*** Entries shown ***
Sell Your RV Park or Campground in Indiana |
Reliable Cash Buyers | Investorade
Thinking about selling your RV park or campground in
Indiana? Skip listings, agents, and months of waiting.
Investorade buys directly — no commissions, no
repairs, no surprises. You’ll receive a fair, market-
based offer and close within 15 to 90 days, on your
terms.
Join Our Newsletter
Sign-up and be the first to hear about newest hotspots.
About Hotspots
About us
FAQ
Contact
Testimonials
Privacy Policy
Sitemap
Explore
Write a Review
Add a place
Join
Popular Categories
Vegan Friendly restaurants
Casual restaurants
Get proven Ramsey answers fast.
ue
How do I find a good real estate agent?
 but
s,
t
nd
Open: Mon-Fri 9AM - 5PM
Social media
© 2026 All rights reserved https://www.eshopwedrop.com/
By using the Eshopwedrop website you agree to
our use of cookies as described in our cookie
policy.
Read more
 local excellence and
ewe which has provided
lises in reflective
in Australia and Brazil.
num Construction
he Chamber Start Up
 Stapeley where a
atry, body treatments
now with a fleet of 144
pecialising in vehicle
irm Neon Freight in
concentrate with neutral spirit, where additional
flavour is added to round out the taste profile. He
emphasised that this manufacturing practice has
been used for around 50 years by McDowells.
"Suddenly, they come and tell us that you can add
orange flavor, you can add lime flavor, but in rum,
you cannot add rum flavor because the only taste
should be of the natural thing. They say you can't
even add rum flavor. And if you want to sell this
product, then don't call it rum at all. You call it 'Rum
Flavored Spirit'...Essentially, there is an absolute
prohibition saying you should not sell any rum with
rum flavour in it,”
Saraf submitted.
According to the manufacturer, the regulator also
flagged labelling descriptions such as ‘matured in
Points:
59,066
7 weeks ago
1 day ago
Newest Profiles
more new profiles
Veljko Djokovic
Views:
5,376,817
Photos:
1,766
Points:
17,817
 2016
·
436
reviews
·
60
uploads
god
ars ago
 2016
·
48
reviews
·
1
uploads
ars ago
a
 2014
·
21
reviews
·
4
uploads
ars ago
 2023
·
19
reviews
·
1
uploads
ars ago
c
*** End of Entries shown ***
■ **What is being asked**: Render every line of text in the records above as a JSON list of strings, with one string per line and blank lines omitted.

■ **Answer to this exercise**:
[
  "Sell Your RV Park or Campground in Indiana |",
  "Reliable Cash Buyers | Investorade",
  "Thinking about selling your RV park or campground in",
  "Indiana? Skip listings, agents, and months of waiting.",
  "Investorade buys directly — no commissions, no",
  "repairs, no surprises. You’ll receive a fair, market-",
  "based offer and close within 15 to 90 days, on your",
  "terms.",
  "Join Our Newsletter",
  "Sign-up and be the first to hear about newest hotspots.",
  "About Hotspots",
  "About us",
  "FAQ",
  "Contact",
  "Testimonials",
  "Privacy Policy",
  "Sitemap",
  "Explore",
  "Write a Review",
  "Add a place",
  "Join",
  "Popular Categories",
  "Vegan Friendly restaurants",
  "Casual restaurants",
  "Get proven Ramsey answers fast.",
  "ue",
  "How do I find a good real estate agent?",
  " but",
  "s,",
  "t",
  "nd",
  "Open: Mon-Fri 9AM - 5PM",
  "Social media",
  "© 2026 All rights reserved https://www.eshopwedrop.com/",
  "By using the Eshopwedrop website you agree to",
  "our use of cookies as described in our cookie",
  "policy.",
  "Read more",
  " local excellence and",
  "ewe which has provided",
  "lises in reflective",
  "in Australia and Brazil.",
  "num Construction",
  "he Chamber Start Up",
  " Stapeley where a",
  "atry, body treatments",
  "now with a fleet of 144",
  "pecialising in vehicle",
  "irm Neon Freight in",
  "concentrate with neutral spirit, where additional",
  "flavour is added to round out the taste profile. He",
  "emphasised that this manufacturing practice has",
  "been used for around 50 years by McDowells.",
  "\"Suddenly, they come and tell us that you can add",
  "orange flavor, you can add lime flavor, but in rum,",
  "you cannot add rum flavor because the only taste",
  "should be of the natural thing. They say you can't",
  "even add rum flavor. And if you want to sell this",
  "product, then don't call it rum at all. You call it 'Rum",
  "Flavored Spirit'...Essentially, there is an absolute",
  "prohibition saying you should not sell any rum with",
  "rum flavour in it,”",
  "Saraf submitted.",
  "According to the manufacturer, the regulator also",
  "flagged labelling descriptions such as ‘matured in",
  "Points:",
  "59,066",
  "7 weeks ago",
  "1 day ago",
  "Newest Profiles",
  "more new profiles",
  "Veljko Djokovic",
  "Views:",
  "5,376,817",
  "Photos:",
  "1,766",
  "Points:",
  "17,817",
  " 2016",
  "·",
  "436",
  "reviews",
  "·",
  "60",
  "uploads",
  "god",
  "ars ago",
  " 2016",
  "·",
  "48",
  "reviews",
  "·",
  "1",
  "uploads",
  "ars ago",
  "a",
  " 2014",
  "·",
  "21",
  "reviews",
  "·",
  "4",
  "uploads",
  "ars ago",
  " 2023",
  "·",
  "19",
  "reviews",
  "·",
  "1",
  "uploads",
  "ars ago",
  "c"
]